1964 - Tokyo. René Battaglia : « Les Soviétiques dominaient tout le monde »
Tokyo, 1964. Cinquante-sept étés plus tôt, la capitale nippone organisait déjà les deuxièmes Jeux Olympiques de son histoire. Cette année-là, un seul homme compose la délégation monégasque : René Battaglia, un haltérophile de 24 ans, un solide gaillard à la silhouette charpentée. Vicechampion de France l’année précédente, le jeune Monégasque débarque au pays du Soleil Levant, aux côtés de son entraîneur Joseph Asso, sans prétention. « Je ne croyais pas au Père Noël. Je suis parti là-bas en connaissant ma valeur, je n’y allais pas pour gagner. Les Soviétiques dominaient tout le monde de loin. Allez savoir s’ils étaient dopés ou non… À Monaco, on s’en foutait, on ne savait même pas que cela existait », se souvient-il.
« La bête féroce, c’était moi »
Mais avant de soulever de la fonte et tenter de rivaliser avec ces colosses de l’Est, René Battaglia découvre l’hospitalité japonaise.
À des années-lumière des préjugés qu’il avait nourris durant sa jeunesse, au travers des illustrés de guerre.
« On représentait les Japonais avec des visages féroces. En réalité, ils étaient très civilisés, gentils, polis et organisés.
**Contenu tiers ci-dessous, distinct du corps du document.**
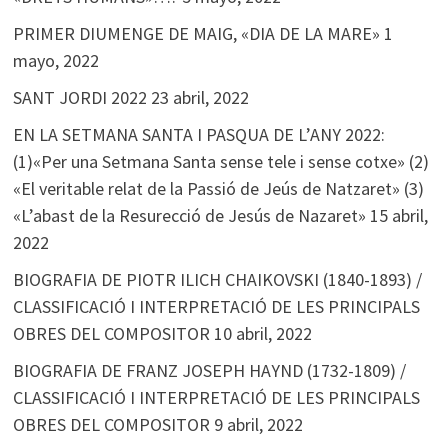
PRIMER DIUMENGE DE MAIG, «DIA DE LA MARE»
1
mayo, 2022
SANT JORDI 2022
23 abril, 2022
EN LA SETMANA SANTA I PASQUA DE L’ANY 2022:
(1)«Per una Setmana Santa sense tele i sense cotxe» (2)
«El veritable relat de la Passió de Jeús de Natzaret» (3)
«L’abast de la Resurecció de Jesús de Nazaret»
15 abril,
2022
BIOGRAFIA DE PIOTR ILICH CHAIKOVSKI (1840-1893) /
CLASSIFICACIÓ I INTERPRETACIÓ DE LES PRINCIPALS
OBRES DEL COMPOSITOR
10 abril, 2022
BIOGRAFIA DE FRANZ JOSEPH HAYND (1732-1809) /
CLASSIFICACIÓ I INTERPRETACIÓ DE LES PRINCIPALS
OBRES DEL COMPOSITOR
9 abril, 2022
La bête féroce, c’était moi finalement. Cela m’avait interloqué », affirme-t-il. Autre surprise : l’énergie dégagée par cette mégalopole tentaculaire. Contraste saisissant avec le pays-village
qu’est Monaco. « Les infrastructures étaient grandioses, notamment le réseau de chemin de fer à l’intérieur de la ville et le métro. Il fallait marcher au pas sinon vous vous faisiez bousculer par les travailleurs, se marre René Battaglia. En tout cas, sur place, beaucoup connaissaient Monte-Carlo, la princesse Grace et le prince Rainier III. »
Il mange à sa faim
D’ordinaire, les haltérophiles se restreignent pour ne pas dépasser le poids maximal de leur catégorie. L’esprit futé, René Battaglia a fait tout l’inverse, mangeant à sa faim. « Je me suis fait grossir volontairement pour intégrer les mi-lourds. D’après mes calculs, les concurrents étaient moins forts que dans la catégorie des poids moyens. »
Avec 78 kg à la balance, l’athlète monégasque signe trois beaux mouvements : 115 kg à l’arraché, 127,5 kg au développé et, enfin, 165 kg à l’épaulé-jeté. Total soulevé : 407,5 kg. Record personnel battu, mais loin, trop loin des 475 kg enregistrés par le Soviétique Rudolf Plyukfelder, solide comme un roc et… médaillé d’or. René Battaglia, lui, pointera à la 16e place sur 32.
Honorable performance.
Dîner avec Dalida
Mordu de sport, l’haltérophile ne rentrera pas à la maison dans la foulée, préférant prolonger son séjour en terres olympiques et assister aux épreuves d’athlétisme, de basket et de boxe. Au village olympique, il partagera même un dîner avec la chanteuse Dalida et Louison Bobet. « Je pratiquais le vélo en montagne alors je n’ai pas manqué de le complimenter sur ses victoires au Tour de France », sourit-il. Un lointain souvenir, certes, mais ancré à jamais en lui.